BlackFin Capital Partners announced a €350 million investment fund. The money is intended for European fintech companies.
BlackFin is a private equity firm. Private equity firms raise money from organizations and invest in businesses with high potential. BlackFin manages a total of €2.4 billion. This makes BlackFin one of the largest private investment companies in Europe.
BlackFin recently raised €350 million in a fund for European fintech companies. The money is intended for fast growers in B2B markets. BlackFin previously invested in Friss, a Dutch developer of fraud prevention software. In 2017, BlackFin acquired Buckaroo, which was later sold to Keensight Capital.
The role of private equity
Companies rarely grow without funding. Scaling up a technology business is especially expensive. Often, startups and scaleups have to look abroad to continue growing. The market of a single country is simply too small.
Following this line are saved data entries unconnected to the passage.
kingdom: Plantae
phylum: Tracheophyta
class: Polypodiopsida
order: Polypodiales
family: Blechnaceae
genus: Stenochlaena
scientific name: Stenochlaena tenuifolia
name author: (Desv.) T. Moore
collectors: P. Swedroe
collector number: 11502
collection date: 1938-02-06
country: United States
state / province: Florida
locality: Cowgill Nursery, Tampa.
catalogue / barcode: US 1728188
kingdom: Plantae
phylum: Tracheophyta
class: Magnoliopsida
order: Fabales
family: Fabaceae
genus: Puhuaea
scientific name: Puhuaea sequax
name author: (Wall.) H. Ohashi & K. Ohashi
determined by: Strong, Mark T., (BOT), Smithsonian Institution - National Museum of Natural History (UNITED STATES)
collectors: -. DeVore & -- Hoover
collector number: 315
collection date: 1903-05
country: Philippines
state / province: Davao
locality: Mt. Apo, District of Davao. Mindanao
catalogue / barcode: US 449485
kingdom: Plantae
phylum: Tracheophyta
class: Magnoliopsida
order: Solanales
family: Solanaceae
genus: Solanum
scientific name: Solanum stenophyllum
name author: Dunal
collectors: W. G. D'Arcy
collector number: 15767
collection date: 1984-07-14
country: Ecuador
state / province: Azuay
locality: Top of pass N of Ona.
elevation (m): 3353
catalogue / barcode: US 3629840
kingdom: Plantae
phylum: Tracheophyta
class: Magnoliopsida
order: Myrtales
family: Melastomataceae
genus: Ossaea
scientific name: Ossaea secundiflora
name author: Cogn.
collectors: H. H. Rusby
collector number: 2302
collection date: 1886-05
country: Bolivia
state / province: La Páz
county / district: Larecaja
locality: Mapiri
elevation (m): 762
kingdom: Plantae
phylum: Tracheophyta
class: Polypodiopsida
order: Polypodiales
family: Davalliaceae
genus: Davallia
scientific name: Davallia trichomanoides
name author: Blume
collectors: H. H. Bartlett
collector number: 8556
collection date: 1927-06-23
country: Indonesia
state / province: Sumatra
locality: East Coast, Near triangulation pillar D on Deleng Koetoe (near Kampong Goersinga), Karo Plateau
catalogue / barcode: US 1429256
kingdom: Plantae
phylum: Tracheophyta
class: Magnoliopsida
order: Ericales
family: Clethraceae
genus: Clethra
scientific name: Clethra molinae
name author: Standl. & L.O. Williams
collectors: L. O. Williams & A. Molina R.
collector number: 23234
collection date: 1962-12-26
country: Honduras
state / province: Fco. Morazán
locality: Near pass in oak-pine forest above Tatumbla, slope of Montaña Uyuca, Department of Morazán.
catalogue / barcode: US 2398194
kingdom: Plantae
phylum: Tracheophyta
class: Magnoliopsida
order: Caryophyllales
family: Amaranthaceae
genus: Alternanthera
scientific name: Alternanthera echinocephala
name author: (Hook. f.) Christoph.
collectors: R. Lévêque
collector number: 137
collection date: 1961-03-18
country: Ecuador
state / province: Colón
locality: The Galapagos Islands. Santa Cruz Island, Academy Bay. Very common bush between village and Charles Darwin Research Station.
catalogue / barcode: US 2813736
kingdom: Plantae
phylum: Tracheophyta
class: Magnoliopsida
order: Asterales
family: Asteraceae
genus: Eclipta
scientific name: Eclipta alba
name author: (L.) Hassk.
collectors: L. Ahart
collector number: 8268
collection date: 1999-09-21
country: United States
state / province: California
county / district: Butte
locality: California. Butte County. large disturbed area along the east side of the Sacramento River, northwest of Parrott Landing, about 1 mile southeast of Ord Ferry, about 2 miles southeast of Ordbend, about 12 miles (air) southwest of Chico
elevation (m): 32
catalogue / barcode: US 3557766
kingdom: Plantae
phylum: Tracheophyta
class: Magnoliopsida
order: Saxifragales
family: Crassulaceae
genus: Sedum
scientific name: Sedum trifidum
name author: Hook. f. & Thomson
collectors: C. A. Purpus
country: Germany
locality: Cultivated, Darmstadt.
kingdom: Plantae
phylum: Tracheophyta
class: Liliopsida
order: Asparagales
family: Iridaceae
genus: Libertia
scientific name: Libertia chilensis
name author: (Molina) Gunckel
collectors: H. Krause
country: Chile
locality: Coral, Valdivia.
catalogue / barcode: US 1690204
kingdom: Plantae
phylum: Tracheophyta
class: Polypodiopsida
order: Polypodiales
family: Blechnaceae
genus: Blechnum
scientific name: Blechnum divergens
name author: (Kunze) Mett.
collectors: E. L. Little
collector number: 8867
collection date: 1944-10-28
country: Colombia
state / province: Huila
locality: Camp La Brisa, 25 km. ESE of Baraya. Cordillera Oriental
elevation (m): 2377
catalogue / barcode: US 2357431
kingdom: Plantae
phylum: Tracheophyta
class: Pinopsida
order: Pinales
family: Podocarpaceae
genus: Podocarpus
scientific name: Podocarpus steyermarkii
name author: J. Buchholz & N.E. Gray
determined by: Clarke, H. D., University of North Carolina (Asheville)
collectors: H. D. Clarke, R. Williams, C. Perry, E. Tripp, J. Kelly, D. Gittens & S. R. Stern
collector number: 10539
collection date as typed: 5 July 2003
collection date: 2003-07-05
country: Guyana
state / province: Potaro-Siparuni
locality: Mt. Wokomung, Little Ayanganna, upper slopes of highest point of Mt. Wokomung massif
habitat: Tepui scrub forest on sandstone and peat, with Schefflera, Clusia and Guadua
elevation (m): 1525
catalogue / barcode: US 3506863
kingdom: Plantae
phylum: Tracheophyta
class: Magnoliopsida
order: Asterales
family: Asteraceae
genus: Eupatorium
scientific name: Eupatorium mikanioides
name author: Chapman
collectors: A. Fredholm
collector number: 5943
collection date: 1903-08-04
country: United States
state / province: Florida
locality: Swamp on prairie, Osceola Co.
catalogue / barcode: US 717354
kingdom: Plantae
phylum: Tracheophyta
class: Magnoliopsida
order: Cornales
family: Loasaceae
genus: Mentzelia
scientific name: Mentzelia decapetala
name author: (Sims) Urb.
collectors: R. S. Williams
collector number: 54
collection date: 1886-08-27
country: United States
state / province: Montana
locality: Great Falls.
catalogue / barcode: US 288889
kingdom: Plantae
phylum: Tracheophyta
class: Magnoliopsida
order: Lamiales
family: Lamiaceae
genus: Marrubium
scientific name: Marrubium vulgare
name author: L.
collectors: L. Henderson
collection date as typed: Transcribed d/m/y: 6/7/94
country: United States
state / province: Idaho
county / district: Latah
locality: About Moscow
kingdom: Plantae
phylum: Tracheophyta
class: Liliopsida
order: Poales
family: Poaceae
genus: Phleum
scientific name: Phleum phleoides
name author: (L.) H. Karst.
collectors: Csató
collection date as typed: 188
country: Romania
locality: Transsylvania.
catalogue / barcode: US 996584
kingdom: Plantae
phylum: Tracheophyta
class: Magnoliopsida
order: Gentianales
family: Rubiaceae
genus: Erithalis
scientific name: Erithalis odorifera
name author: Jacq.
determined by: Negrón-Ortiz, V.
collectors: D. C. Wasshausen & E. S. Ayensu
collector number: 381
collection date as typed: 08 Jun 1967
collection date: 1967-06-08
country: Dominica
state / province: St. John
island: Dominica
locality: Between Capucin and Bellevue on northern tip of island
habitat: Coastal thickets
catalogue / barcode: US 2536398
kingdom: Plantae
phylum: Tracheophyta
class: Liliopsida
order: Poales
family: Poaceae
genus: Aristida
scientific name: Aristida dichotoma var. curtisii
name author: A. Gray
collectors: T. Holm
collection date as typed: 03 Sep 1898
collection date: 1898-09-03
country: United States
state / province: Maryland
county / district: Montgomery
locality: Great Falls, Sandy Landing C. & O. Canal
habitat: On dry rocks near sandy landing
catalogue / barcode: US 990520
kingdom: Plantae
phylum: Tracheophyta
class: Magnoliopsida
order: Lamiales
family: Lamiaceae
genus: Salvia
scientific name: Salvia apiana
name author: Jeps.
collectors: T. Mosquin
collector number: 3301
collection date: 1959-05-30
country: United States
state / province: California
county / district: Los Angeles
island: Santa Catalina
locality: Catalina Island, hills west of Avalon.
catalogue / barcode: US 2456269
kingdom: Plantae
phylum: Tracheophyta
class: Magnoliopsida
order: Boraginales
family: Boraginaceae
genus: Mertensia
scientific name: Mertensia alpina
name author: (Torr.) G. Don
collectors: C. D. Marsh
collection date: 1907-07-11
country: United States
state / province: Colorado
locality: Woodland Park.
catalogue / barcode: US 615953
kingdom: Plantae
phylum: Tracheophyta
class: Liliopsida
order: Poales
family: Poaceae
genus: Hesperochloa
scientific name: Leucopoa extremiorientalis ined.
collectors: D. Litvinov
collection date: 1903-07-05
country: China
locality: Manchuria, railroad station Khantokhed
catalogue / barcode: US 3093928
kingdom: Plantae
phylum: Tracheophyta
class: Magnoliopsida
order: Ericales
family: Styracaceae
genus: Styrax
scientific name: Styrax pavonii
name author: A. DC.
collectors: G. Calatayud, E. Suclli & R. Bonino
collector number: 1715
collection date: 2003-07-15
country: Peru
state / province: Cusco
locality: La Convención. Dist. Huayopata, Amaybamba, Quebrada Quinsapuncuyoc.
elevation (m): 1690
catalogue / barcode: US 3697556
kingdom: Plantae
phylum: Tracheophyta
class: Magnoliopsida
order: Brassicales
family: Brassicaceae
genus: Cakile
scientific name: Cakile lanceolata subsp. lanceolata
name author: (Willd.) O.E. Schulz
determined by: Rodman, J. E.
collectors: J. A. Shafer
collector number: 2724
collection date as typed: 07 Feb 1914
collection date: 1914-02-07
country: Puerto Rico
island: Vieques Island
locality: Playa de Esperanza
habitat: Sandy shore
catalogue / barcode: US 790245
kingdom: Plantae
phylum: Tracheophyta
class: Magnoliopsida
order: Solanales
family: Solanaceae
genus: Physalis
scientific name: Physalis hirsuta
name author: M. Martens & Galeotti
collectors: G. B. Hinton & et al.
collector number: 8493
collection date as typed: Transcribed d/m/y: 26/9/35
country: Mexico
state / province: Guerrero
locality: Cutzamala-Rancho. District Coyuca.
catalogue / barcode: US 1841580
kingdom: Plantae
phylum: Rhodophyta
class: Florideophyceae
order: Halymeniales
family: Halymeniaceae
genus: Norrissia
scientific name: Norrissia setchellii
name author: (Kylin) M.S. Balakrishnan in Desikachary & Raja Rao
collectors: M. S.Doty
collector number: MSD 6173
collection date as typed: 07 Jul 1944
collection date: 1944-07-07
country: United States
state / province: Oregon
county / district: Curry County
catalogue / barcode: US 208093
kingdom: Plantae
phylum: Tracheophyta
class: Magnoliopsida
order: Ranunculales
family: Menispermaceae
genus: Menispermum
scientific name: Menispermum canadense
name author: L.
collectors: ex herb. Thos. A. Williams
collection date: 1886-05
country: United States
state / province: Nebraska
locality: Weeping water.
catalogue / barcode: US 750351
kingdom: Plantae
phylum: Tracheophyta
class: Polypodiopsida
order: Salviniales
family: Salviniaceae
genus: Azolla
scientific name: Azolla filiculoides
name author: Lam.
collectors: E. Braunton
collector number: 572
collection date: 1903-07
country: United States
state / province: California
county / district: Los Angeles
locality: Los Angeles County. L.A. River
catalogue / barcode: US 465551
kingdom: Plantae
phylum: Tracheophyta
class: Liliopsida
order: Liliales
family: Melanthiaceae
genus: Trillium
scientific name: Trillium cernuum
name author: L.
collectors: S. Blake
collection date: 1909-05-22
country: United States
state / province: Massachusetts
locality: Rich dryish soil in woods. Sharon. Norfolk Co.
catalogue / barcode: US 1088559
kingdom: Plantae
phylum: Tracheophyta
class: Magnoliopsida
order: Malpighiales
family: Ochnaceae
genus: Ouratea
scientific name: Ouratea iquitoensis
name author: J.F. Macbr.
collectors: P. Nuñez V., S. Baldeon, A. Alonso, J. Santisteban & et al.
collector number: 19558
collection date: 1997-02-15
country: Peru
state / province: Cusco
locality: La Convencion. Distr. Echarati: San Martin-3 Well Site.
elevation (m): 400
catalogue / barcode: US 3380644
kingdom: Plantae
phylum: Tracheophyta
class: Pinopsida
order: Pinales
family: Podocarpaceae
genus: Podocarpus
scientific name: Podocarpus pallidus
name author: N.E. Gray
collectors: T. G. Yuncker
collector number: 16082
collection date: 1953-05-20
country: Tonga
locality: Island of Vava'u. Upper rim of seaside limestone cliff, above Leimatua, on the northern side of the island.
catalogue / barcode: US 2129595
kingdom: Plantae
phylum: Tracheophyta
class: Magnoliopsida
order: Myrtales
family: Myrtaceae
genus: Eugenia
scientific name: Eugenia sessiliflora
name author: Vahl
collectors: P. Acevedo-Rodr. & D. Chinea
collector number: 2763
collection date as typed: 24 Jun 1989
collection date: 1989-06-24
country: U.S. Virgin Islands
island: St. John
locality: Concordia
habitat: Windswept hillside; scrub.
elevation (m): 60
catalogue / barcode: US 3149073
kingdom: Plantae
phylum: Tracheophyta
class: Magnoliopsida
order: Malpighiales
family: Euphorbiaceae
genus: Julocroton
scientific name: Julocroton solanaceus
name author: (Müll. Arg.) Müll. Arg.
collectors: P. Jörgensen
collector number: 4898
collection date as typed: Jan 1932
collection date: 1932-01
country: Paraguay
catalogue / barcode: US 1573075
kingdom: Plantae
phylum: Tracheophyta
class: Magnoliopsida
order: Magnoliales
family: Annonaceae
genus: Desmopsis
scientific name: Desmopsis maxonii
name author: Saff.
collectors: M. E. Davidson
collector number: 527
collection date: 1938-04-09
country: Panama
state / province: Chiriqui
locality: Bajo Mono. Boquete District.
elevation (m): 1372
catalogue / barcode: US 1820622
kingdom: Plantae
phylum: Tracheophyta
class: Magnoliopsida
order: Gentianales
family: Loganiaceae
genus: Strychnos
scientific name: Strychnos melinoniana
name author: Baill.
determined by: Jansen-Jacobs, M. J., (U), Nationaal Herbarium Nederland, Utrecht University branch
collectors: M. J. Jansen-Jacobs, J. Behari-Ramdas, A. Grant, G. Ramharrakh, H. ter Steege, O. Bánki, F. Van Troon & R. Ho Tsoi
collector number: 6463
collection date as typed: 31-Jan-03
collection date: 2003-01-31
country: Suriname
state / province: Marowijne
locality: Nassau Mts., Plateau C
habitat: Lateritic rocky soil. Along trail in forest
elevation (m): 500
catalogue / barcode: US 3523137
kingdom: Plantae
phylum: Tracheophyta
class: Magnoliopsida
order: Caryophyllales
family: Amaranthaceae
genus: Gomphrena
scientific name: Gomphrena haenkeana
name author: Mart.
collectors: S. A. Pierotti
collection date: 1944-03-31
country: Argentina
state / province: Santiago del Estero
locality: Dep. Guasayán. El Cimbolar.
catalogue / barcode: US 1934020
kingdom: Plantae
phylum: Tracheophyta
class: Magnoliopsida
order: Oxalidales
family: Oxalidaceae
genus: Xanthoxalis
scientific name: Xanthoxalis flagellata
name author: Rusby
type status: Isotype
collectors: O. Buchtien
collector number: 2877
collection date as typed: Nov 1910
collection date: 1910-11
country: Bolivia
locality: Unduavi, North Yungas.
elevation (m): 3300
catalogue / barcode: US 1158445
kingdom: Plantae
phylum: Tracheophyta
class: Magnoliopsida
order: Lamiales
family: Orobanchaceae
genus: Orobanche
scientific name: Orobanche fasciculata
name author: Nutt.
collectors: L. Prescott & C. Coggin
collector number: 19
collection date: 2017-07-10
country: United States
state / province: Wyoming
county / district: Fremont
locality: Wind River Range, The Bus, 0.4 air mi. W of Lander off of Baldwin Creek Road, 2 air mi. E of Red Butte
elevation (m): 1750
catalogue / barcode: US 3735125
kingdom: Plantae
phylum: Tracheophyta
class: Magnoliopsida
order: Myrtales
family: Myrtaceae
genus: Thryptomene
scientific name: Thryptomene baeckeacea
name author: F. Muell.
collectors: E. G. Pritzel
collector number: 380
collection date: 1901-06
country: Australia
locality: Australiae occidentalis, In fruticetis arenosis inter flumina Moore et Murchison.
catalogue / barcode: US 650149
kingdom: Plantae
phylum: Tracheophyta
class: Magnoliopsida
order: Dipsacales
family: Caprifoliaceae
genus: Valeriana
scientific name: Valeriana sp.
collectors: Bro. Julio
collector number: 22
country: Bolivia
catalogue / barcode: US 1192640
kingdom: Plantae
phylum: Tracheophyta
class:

The salaries of new sales employees and developers quickly rack up.
Investments are a solution, but it can be extremely difficult to get on a call with the decision-makers of large funds. That’s why most European member states have a government agency for entrepreneurs. The agencies receive public funds to distribute among companies.
Although private equity firms have a similar role, the money’s source differs. A company like BlackFin doesn’t talk to governments, but to organizations. Small and large companies invest in BlackFin, after which BlackFin distributes the money among promising companies. The idea is that they will continue to grow and make a profit for the initial investors.
BlackFin is very picky. Should BlackFin invest in companies that fail to return, investors lose confidence in the fund. Without trust, BlackFin isn’t worth much. As a result, it’s difficult to get a foot in the door. Only the most promising companies are considered for the new fund.